Correspondingly, Christ is the Mediator of the New Covenant. He is not yet completed. The Head has finished his work, ascended to glory, and has become the Advocate of those who desire to become members of his body, and for eighteen centuries God has been receiving the members of the body of Christ, the Mediator, into relationship with himself. Soon the last member of the foreknown and fore-ordained number of the elect will have been called, accepted, and found faithful; and then this age will end, because the great Prophet, Priest, King, Judge, and Mediator will be complete. And more than this, he will have finished his sacrifice—the sacrifice of the flesh, the merit of which is to go to Israel and the world, under the terms of the New Covenant: “They shall obtain mercy through your mercy.”—Rom. 11:31

So it was in the type. Before the Law Covenant was inaugurated, Moses took bulls and goats and slew them and used the blood thereof for the sprinkling of the tables of the law, representing the Almighty and his obligations to the covenant, and then he sprinkled the people, bringing them under the obligations of the covenant. The antitype of this is that immediately after The Christ is glorified beyond the veil, he will apply the merit of his sin-atonement of Calvary for the satisfaction of the whole world, and as the basis of the New Covenant which will be inaugurated with Israel, as promised.—Jer. 31:31

“To the Jew First” Is the Divine Arrangement

The sprinkling of Israel will come first—“To the Jew first” is the divine arrangement, as the offer of the privilege of becoming members of spiritual Israel was first offered to the Jews. But it will not cease with them. Many nations will be sprinkled—all who will.
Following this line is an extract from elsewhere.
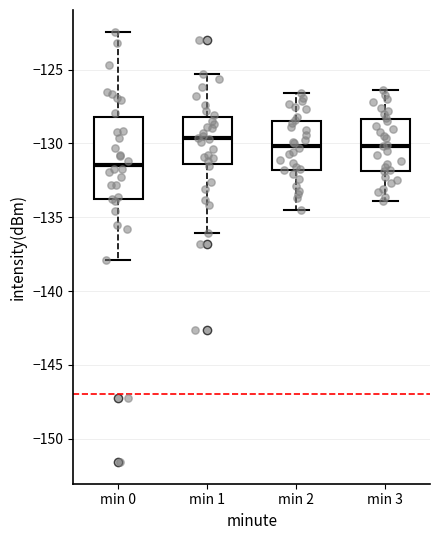

Where is the upper edge of the box for min 3 on the y-axis? The values are not printed on the chart, so give them approximately, as read against the axis.

-128.5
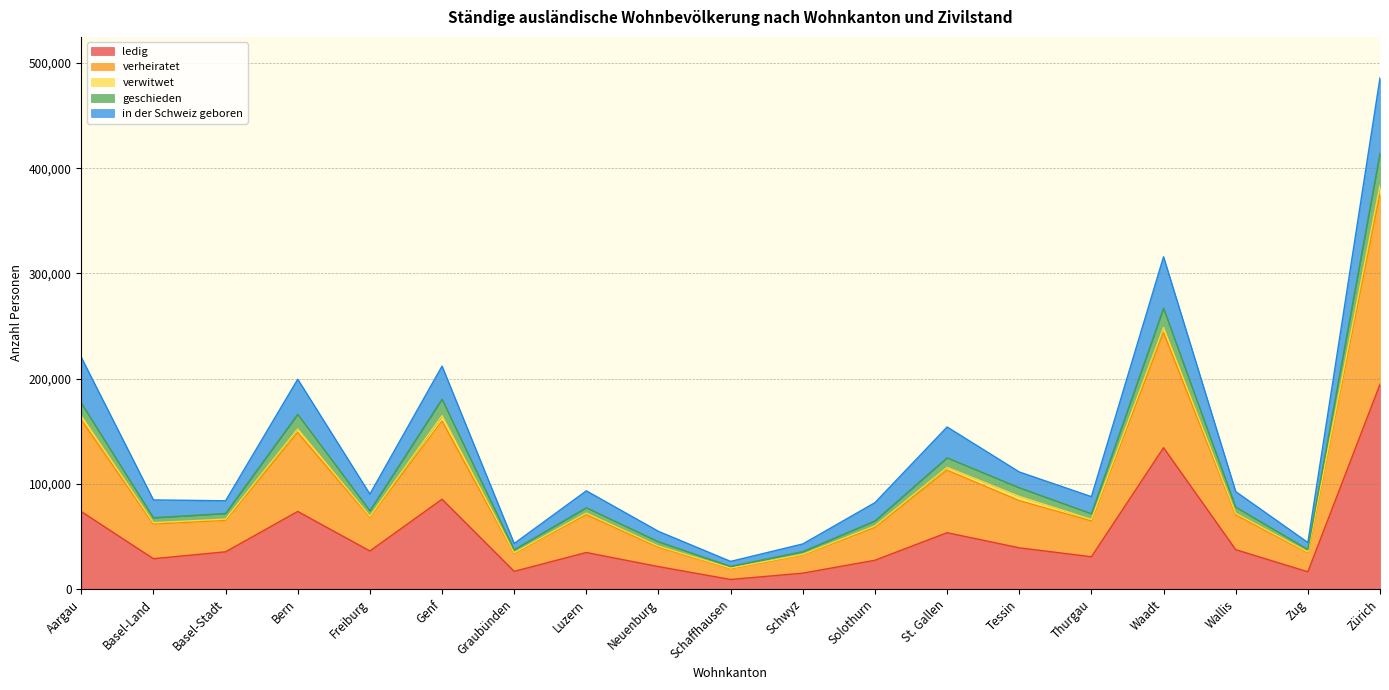

What is the highest value of the ledig series?

194703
The knowledge of the glory of the Lord will fill the whole earth, and many nations shall say, “Come, let us go up to the house of the Lord; he will teach us his way, we will walk in his paths, for the law shall go forth from Mount Zion [the heavenly or spiritual kingdom] and the Word of the Lord from Jerusalem [the earthly phase of the kingdom, represented by the Ancient Worthies, whom Messiah will make princes, or rulers, in all the earth].”
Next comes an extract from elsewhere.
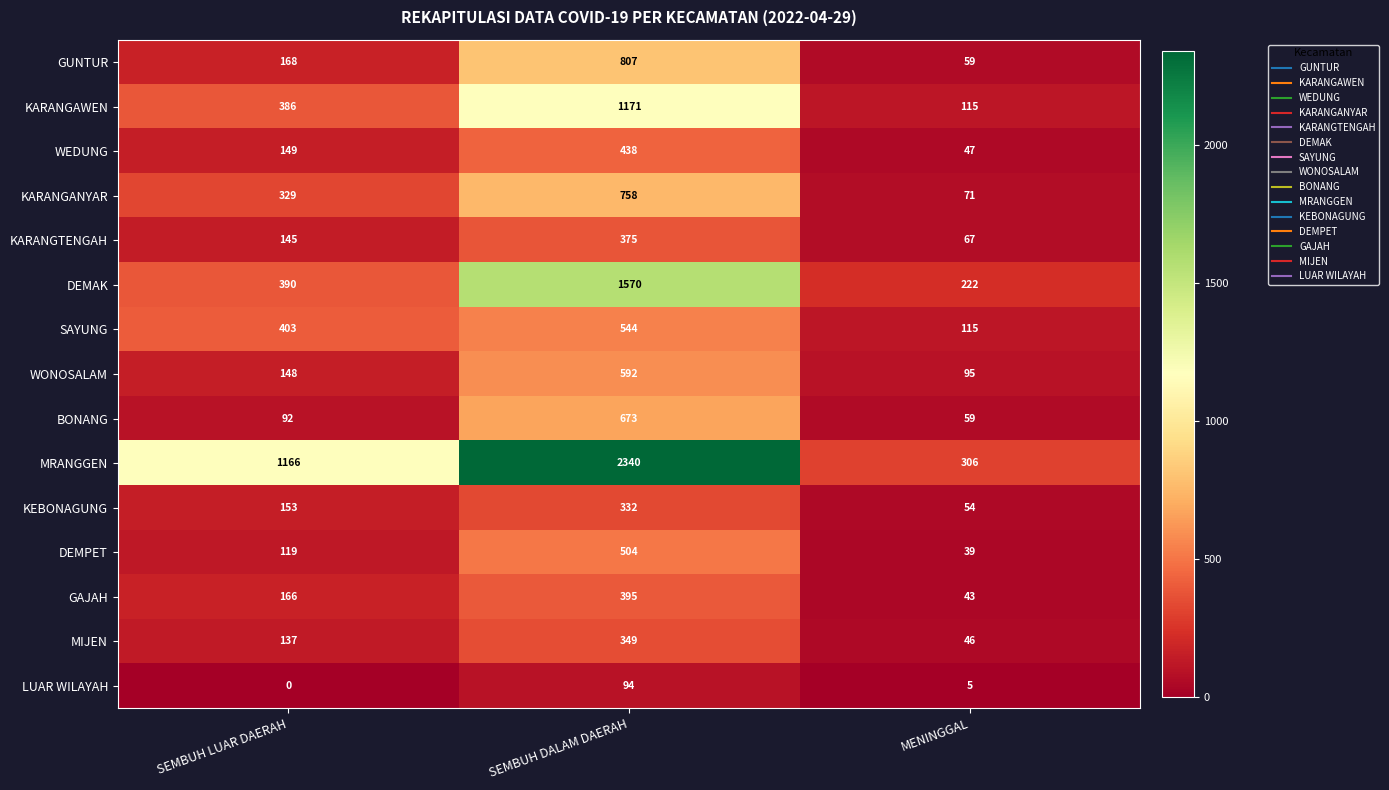

How many distinct data groups are displayed?

15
It will be seen that while it took but a moment to sprinkle the tables of the law, it must have taken Moses a considerable time to sprinkle all the people, numbering millions. And, in the antitype, that work lasts for a thousand years. During the entire thousand years of the reign of Christ upon his mediatorial throne the work of sprinkling the people—the work of justifying them, making them acceptable, cleansing them from sin, and bringing them into relationship with the covenant and its demands of perfect obedience—will be in process. At the close of the thousand years, when all of the people shall have been sprinkled—when all who desire to avail themselves of God’s gracious arrangement through Christ shall have done so—the mediatorial kingdom will come to an end; having finished its intended work the disloyal and disobedient will be destroyed in the second death. Thenceforth the New Covenant between God and men will remain a perpetual covenant. Through all eternity it will be true that Jesus was the Mediator of that covenant, but his mediatorial office will not continue.
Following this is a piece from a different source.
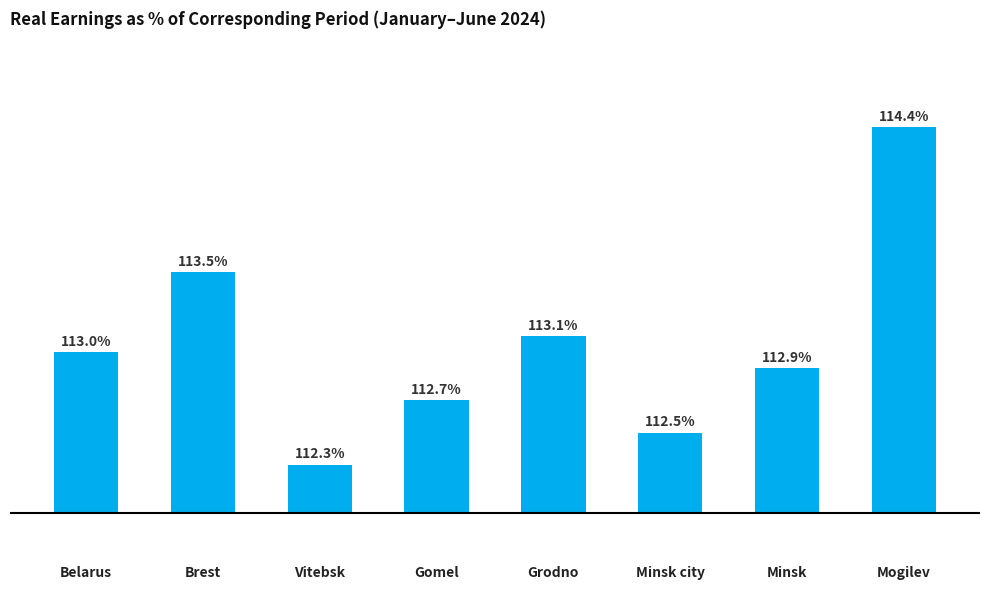

Which has a higher value, Mogilev or Gomel?

Mogilev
“Still Beloved for the Fathers’ Sakes”

So it was in the case of Moses: the Law Covenant which he mediated was binding both upon God and Israel for a time whether Moses lived or died. Long after his death it was still spoken of as the Mosaic Law Covenant, and Moses was referred to as the one who mediated that covenant. Since the people could not fulfil the demands of the law, they could not have the everlasting life which it promised, but instead received its curse or condemnation of death. The atonement day, year by year, took knowledge of this fact and typically made satisfaction for their sins of the year and gave the Israelites another year’s opportunity in God’s favor, to try whether or not they could obey the law and gain everlasting life. But since the temple has been destroyed, and the Jewish priesthood lost, they have had no further repetition of the atonement-day sacrifices for now more than eighteen centuries, and hence, for all this period of time, they are completely cut off from manifestations of divine favor. The apostle, however, assures us that they “are still beloved for the fathers’ sakes,” and that in the divine plan a blessing is yet to come to them.

That blessing will come from under the New Covenant, established by the better Mediator. All who will accept him and the gracious arrangements of his mediatorial kingdom will attain the highest blessings promised to the nation, and become associated in the kingdom, which for a thousand years will bless all people with the gracious opportunity for returning to divine favor on the same terms—obedience to the extent of ability and faith in the Redeemer.